I frequently meet with new clients shortly after they or their spouse have revealed or discovered an affair. This is always a painful situation for everyone involved. Emotions run high. Commonly, anger, hurt, grief on are felt one hand. Guilt, shame, anger and relief on the other. People are unmoored from the presumptions of their lives and wondering what to do.
There is no question that it is important to address the feelings that come up around an affair. Failing or refusing to address the complex and deep emotions of this circumstance can have deep psychological and health implications Furthermore, it is often very upsetting for people to learn that in Westchester divorce as in the rest of New York State, the fact of an affair, alone, gives the aggrieved spouse the right to get divorced . . . but not much other recompense. Looking to the law to find a way to manage the feelings that arise after an affair is frustrating and often destructive.

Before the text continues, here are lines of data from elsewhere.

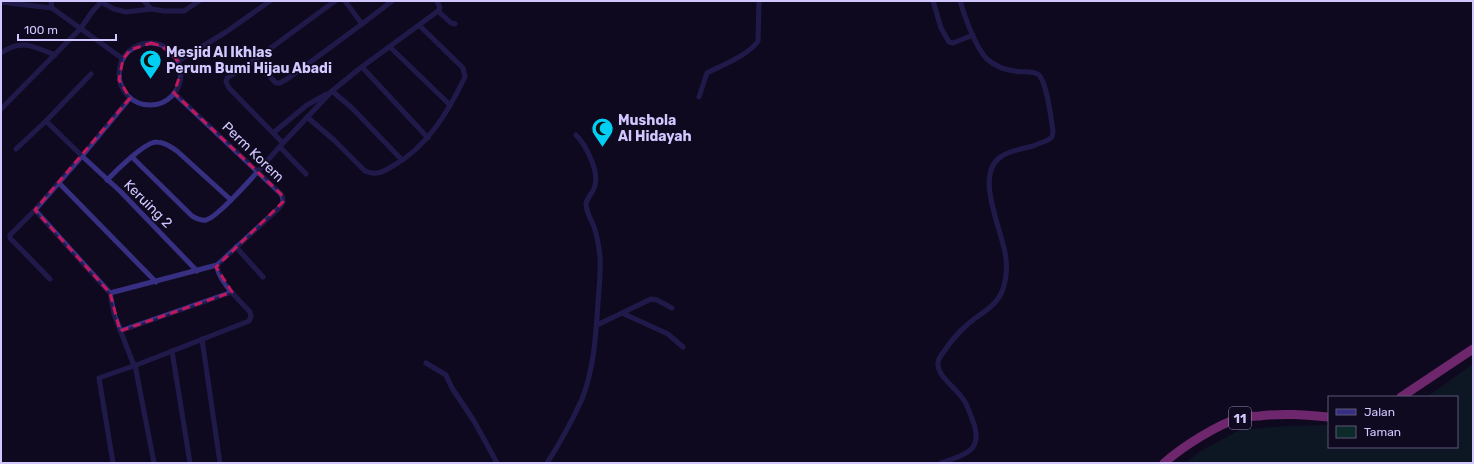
<svg xmlns="http://www.w3.org/2000/svg" width="1474" height="464" viewBox="0 0 1474 464" font-family="Rubik,sans-serif">
<style>
.green{fill:#0d2929}
.lines{fill:none;stroke-linecap:round;stroke-linejoin:round}
.minor{stroke:#373082;stroke-width:5}
.trunk{stroke:#e249ca;stroke-width:9}
.marked{fill:none;stroke:#c2185b;stroke-width:3;stroke-dasharray:8 5;stroke-linejoin:round}
.labels{text-anchor:middle;dominant-baseline:central;stroke-width:3.5;stroke-linejoin:round;paint-order:stroke}
.shield{fill:#0f0a1f;stroke:#978fbc;stroke-width:1}
.shield-label{font-size:13px;font-weight:bold;fill:#d1c8ff}
.poi-label{font-size:14px;font-weight:bold;fill:#d1c8ff;stroke:#0f0a1f;text-anchor:start}
.street-label{font-size:14px;fill:#d1c8ff;stroke:#0f0a1f}
</style>
<rect width="100%" height="100%" fill="#0f0a1f"/>
<!-- green -->
<polygon class="green" points="1473,364 1473,463 1185,463 1201,451 1240,430 1288,426 1329,425 1329,447 1457,447 1457,397 1427,397"/>
<g class="lines">
<!-- minor -->
<g class="minor">
<polyline points="51,1 52,8"/>
<polyline points="144,1 151,9"/>
<polyline points="933,1 941,28 949,42 953,43 973,35"/>
<polyline points="1,2 52,8 123,59"/>
<polyline points="438,11 451,23 455,24"/>
<polyline points="362,24 392,1"/>
<circle cx="150" cy="74" r="31"/>
<polyline points="390,47 450,105"/>
<path d="M1,53C22,38 34,47 55,55"/>
<polyline points="254,60 276,83 280,83 290,77 362,24 345,1"/>
<polyline points="178,61 226,32 270,1"/>
<polyline points="362,67 428,138"/>
<polyline points="91,74 46,121 82,156 130,98"/>
<polyline points="332,91 352,108 402,160"/>
<path d="M699,97L707,73C722,65 749,55 758,41L759,1"/>
<polyline points="1,109 81,28 92,12 101,2 114,9 126,12 151,9 164,11 184,11 199,1"/>
<path d="M307,117L334,140L365,171C376,176 383,172 393,166C428,146 448,112 465,77L463,68L420,26"/>
<polyline points="273,133 307,105 327,94"/>
<polyline points="283,143 332,91 359,69 438,11 440,8 437,1"/>
<polyline points="280,147 306,174"/>
<polyline points="16,149 46,121"/>
<path d="M132,157L192,216C196,218 201,221 206,220C220,217 271,156 283,143L229,88L226,82L227,78L249,64L335,1"/>
<path d="M107,180C116,171 145,141 157,142C165,142 171,147 177,151L231,200"/>
<polyline points="59,183 156,282"/>
<polyline points="35,210 110,293 114,314 133,363 135,365 154,463"/>
<polyline points="236,247 263,277"/>
<polyline points="50,279 10,238 10,235 35,210 82,156 121,192 197,271"/>
<polyline points="110,293 217,265"/>
<polyline points="622,313 651,299 657,300 672,308"/>
<polyline points="597,325 622,313 668,334 683,347"/>
<polyline points="120,331 232,292"/>
<polyline points="202,339 220,463"/>
<polyline points="172,351 190,463"/>
<polyline points="426,363 446,375 452,388 474,421 497,463"/>
<path d="M113,463L99,378L139,364L249,321L251,316L250,312C240,301 217,280 217,265L278,209C283,203 285,201 281,194L174,93"/>
<path d="M547,463C560,443 572,421 582,399C594,369 596,334 598,303C599,288 601,272 600,257C599,248 598,239 595,230C593,222 586,213 586,204C587,197 594,192 595,185C599,171 586,145 576,135"/>
<path d="M941,463C963,455 983,452 974,424C971,417 969,409 965,402C958,389 937,377 938,363C938,358 942,354 945,350C951,341 959,332 967,325C980,313 997,307 1003,289C1006,280 1007,269 1006,259C1004,233 972,174 1002,156C1011,150 1023,149 1033,146C1038,144 1043,142 1048,140L1052,137L1053,131C1051,119 1047,83 1039,75C1033,70 1022,73 1015,71C1005,70 995,66 987,59C976,48 965,17 960,1"/>
</g>
<!-- trunk -->
<g class="trunk">
<polyline points="1401,397 1473,349"/>
<path d="M1164,463C1182,447 1218,424 1240,418C1246,416 1253,416 1259,416C1282,413 1305,415 1329,417"/>
</g>
</g>
<!-- marked area -->
<path d="M0 0H1474V464H0ZM151,43L162,46L178,61L181,72L174,93L281,194L283,202L216,267L232,292L120,331L110,293L35,210L130,98L119,80L123,59L130,50Z" fill="#0f0a1f" fill-opacity=".55" fill-rule="evenodd"/>
<path class="marked" d="M151,43L162,46L178,61L181,72L174,93L281,194L283,202L216,267L232,292L120,331L110,293L35,210L130,98L119,80L123,59L130,50Z"/>
<!-- icons -->
<defs>
<symbol id="mosque-pin" viewBox="-11 -11 22 30"><path d="M0 17L-7.5 6A9.5 9.5 0 1 1 7.5 6Z" fill="#00cff3" stroke="#0f0a1f"/><path d="M3.5-4.9A6 6 0 1 0 3.5 4.9A5 5 0 1 1 3.5-4.9Z" fill="#111"/></symbol>
</defs>
<g fill-rule="evenodd">
<use href="#mosque-pin" x="138" y="48" width="25" height="34"/>
<use href="#mosque-pin" x="590" y="116" width="25" height="34"/>
</g>
<g class="labels">
<!-- shield labels -->
<rect class="shield" x="1229" y="407" width="22" height="22" rx="3"/>
<g class="shield-label">
<text x="1240" y="418">11</text>
</g>
<!-- poi labels -->
<g class="poi-label">
<text x="166" y="52">Mesjid Al Ikhlas<tspan x="166" dy="16">Perum Bumi Hijau Abadi</tspan></text>
<text x="618" y="120">Mushola<tspan x="618" dy="16">Al Hidayah</tspan></text>
</g>
<!-- street labels -->
<g class="street-label">
<text transform="translate(253 152) rotate(44)">Perm Korem</text>
<text transform="translate(148 204) rotate(45)">Keruing 2</text>
</g>
</g>
<!-- border -->
<rect width="1474" height="464" fill="none" stroke="#d1c8ff" stroke-width="4"/>
<!-- legend -->
<rect x="1328" y="396" width="130" height="52" fill="#0f0a1f" stroke="#5d5679"/>
<rect x="1336" y="409" width="20" height="6" fill="#373082" stroke="#5d5679"/>
<text x="1364" y="416" font-size="12" fill="#d1c8ff">Jalan</text>
<rect x="1336" y="426" width="20" height="12" fill="#0d2929" stroke="#5d5679"/>
<text x="1364" y="436" font-size="12" fill="#d1c8ff">Taman</text>
<!-- scale -->
<path d="M18 34v6h98v-6" fill="none" stroke="#d1c8ff" stroke-width="2"/>
<text x="24" y="34" font-size="12" fill="#d1c8ff" stroke="#0f0a1f" stroke-width="3" paint-order="stroke">100 m</text>
</svg>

Some other states deal differently with adultery. In some states, a spouse who has been cheated on can be relieved of the obligation of spousal support regardless of other factors. In almost all US jurisdictions including New York divorce, if a spouse uses marital assets to support an extra-marital relationship, those monies are often refunded to the other.
One thing I have noticed is that the people who deal most successfully with this situation are able to separate their actions from their emotions. In other words they are able to act in their own interests rather than react to the revealed the affair. People who are able to think about where they want to go and what this event means to and for them before they do anything are best able to survive the impact financially and emotionally and help their children through a resulting separation or divorce. Some of the things that people do to successfully manage the impact of the affair are:
- Carefully consider whether the marriage can or should survive.
- Thoughtfully consider their finances, including their children’s education, their housing situation and their retirement funds.
- Protect their children from the details of their parent’s intimate lives.
For some people fidelity is the bottom line in a marriage. The fact of an affair means it’s over and there are no other considerations. Other people may feel that an infidelity is information that something is not working well in a marital relationship and want to work on identifying and exploring the problem further. There is no right answer. This is a confusing time for all involved and getting some help sorting out the swirling emotions is crucial.